> **Problem to work on**: Of all the entries below, retype only the lines from the one with "- [Ringkasan Final" through the one with "- [Tabel Dimensi –", exactly as they appear.

(Saved data entries)
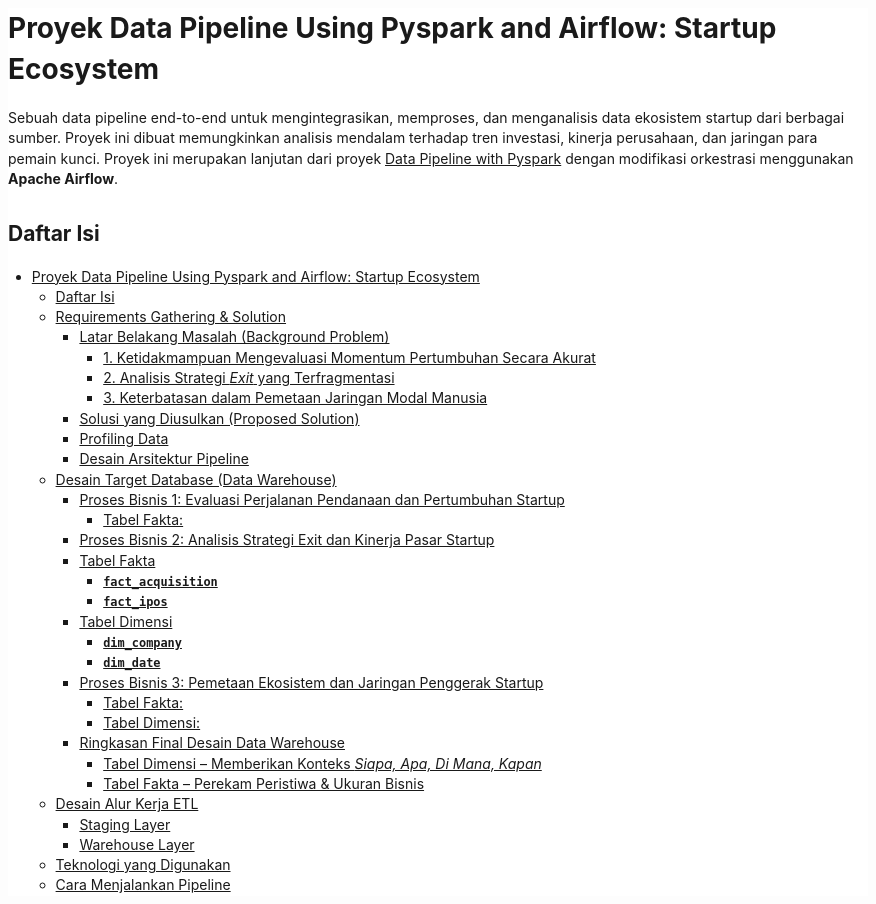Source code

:# Proyek Data Pipeline Using Pyspark and Airflow: Startup Ecosystem

Sebuah data pipeline end-to-end untuk mengintegrasikan, memproses, dan menganalisis data ekosistem startup dari berbagai sumber. Proyek ini dibuat memungkinkan analisis mendalam terhadap tren investasi, kinerja perusahaan, dan jaringan para pemain kunci. Proyek ini merupakan lanjutan dari proyek [Data Pipeline with Pyspark](https://github.com/oscar-sinaga/data_pipeline_pyspark) dengan modifikasi orkestrasi menggunakan **Apache Airflow**.

## Daftar Isi
- [Proyek Data Pipeline Using Pyspark and Airflow: Startup Ecosystem](#proyek-data-pipeline-using-pyspark-and-airflow-startup-ecosystem)
  - [Daftar Isi](#daftar-isi)
  - [Requirements Gathering \& Solution](#requirements-gathering--solution)
    - [Latar Belakang Masalah (Background Problem)](#latar-belakang-masalah-background-problem)
      - [1. Ketidakmampuan Mengevaluasi Momentum Pertumbuhan Secara Akurat](#1-ketidakmampuan-mengevaluasi-momentum-pertumbuhan-secara-akurat)
      - [2. Analisis Strategi *Exit* yang Terfragmentasi](#2-analisis-strategi-exit-yang-terfragmentasi)
      - [3. Keterbatasan dalam Pemetaan Jaringan Modal Manusia](#3-keterbatasan-dalam-pemetaan-jaringan-modal-manusia)
    - [Solusi yang Diusulkan (Proposed Solution)](#solusi-yang-diusulkan-proposed-solution)
    - [Profiling Data](#profiling-data)
    - [Desain Arsitektur Pipeline](#desain-arsitektur-pipeline)
  - [Desain Target Database (Data Warehouse)](#desain-target-database-data-warehouse)
    - [Proses Bisnis 1: Evaluasi Perjalanan Pendanaan dan Pertumbuhan Startup](#proses-bisnis-1-evaluasi-perjalanan-pendanaan-dan-pertumbuhan-startup)
      - [Tabel Fakta:](#tabel-fakta)
    - [Proses Bisnis 2: Analisis Strategi Exit dan Kinerja Pasar Startup](#proses-bisnis-2-analisis-strategi-exit-dan-kinerja-pasar-startup)
    - [Tabel Fakta](#tabel-fakta-1)
      - [**`fact_acquisition`**](#fact_acquisition)
      - [**`fact_ipos`**](#fact_ipos)
    - [Tabel Dimensi](#tabel-dimensi)
      - [**`dim_company`**](#dim_company)
      - [**`dim_date`**](#dim_date)
    - [Proses Bisnis 3: Pemetaan Ekosistem dan Jaringan Penggerak Startup](#proses-bisnis-3-pemetaan-ekosistem-dan-jaringan-penggerak-startup)
      - [Tabel Fakta:](#tabel-fakta-2)
      - [Tabel Dimensi:](#tabel-dimensi-1)
    - [Ringkasan Final Desain Data Warehouse](#ringkasan-final-desain-data-warehouse)
      - [Tabel Dimensi – Memberikan Konteks *Siapa, Apa, Di Mana, Kapan*](#tabel-dimensi--memberikan-konteks-siapa-apa-di-mana-kapan)
      - [Tabel Fakta – Perekam Peristiwa \& Ukuran Bisnis](#tabel-fakta--perekam-peristiwa--ukuran-bisnis)
  - [Desain Alur Kerja ETL](#desain-alur-kerja-etl)
    - [Staging Layer](#staging-layer)
    - [Warehouse Layer](#warehouse-layer)
  - [Teknologi yang Digunakan](#teknologi-yang-digunakan)
  - [Cara Menjalankan Pipeline](#cara-menjalankan-pipeline)
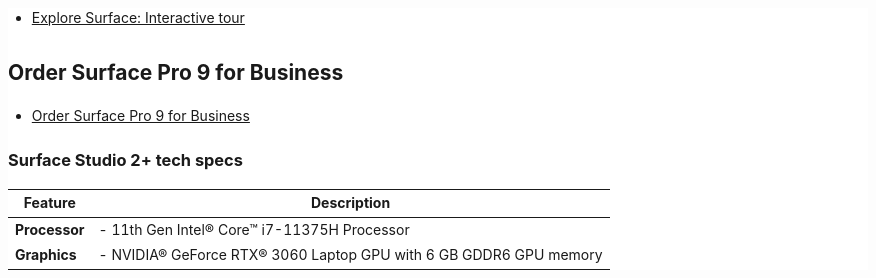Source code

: - [Explore Surface: Interactive tour](https://surfacestories.exploresurface.com)

## Order Surface Pro 9 for Business

- [Order Surface Pro 9 for Business](https://www.microsoft.com/surface/business/surface-studio-2-plus)
 
### Surface Studio 2+ tech specs

| Feature                                                                                                                                           | Description                                                                                                                                                                                                                                                                                                                                                                                                                                                                                                                                                                                                                                                                                                                                                                                                                                                                                                                                                                                                                                                                                                                |
| ------------------------------------------------------------------------------------------------------------------------------------------------- | -------------------------------------------------------------------------------------------------------------------------------------------------------------------------------------------------------------------------------------------------------------------------------------------------------------------------------------------------------------------------------------------------------------------------------------------------------------------------------------------------------------------------------------------------------------------------------------------------------------------------------------------------------------------------------------------------------------------------------------------------------------------------------------------------------------------------------------------------------------------------------------------------------------------------------------------------------------------------------------------------------------------------------------------------------------------------------------------------------------------------- |
| **Processor**                                                                                                                                     | - 11th Gen Intel® Core™ i7-11375H Processor                                                                                                                                                                                                                                                                                                                                                                                                                                                                                                                                                                                                                                                                                                                                                                                                                                                                                                                                                                                                                                                                                |
| **Graphics**                                                                                                                                      | - NVIDIA® GeForce RTX® 3060 Laptop GPU with 6 GB GDDR6 GPU memory                                                                                                                                                                                                                                                                                                                                                                                                                                                                                                                                                                                                                                                                                                                                                                                                                                                                                                                                                                                                                                                           |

> **Problem solution**:
    - [Ringkasan Final Desain Data Warehouse](#ringkasan-final-desain-data-warehouse)
      - [Tabel Dimensi – Memberikan Konteks *Siapa, Apa, Di Mana, Kapan*](#tabel-dimensi--memberikan-konteks-siapa-apa-di-mana-kapan)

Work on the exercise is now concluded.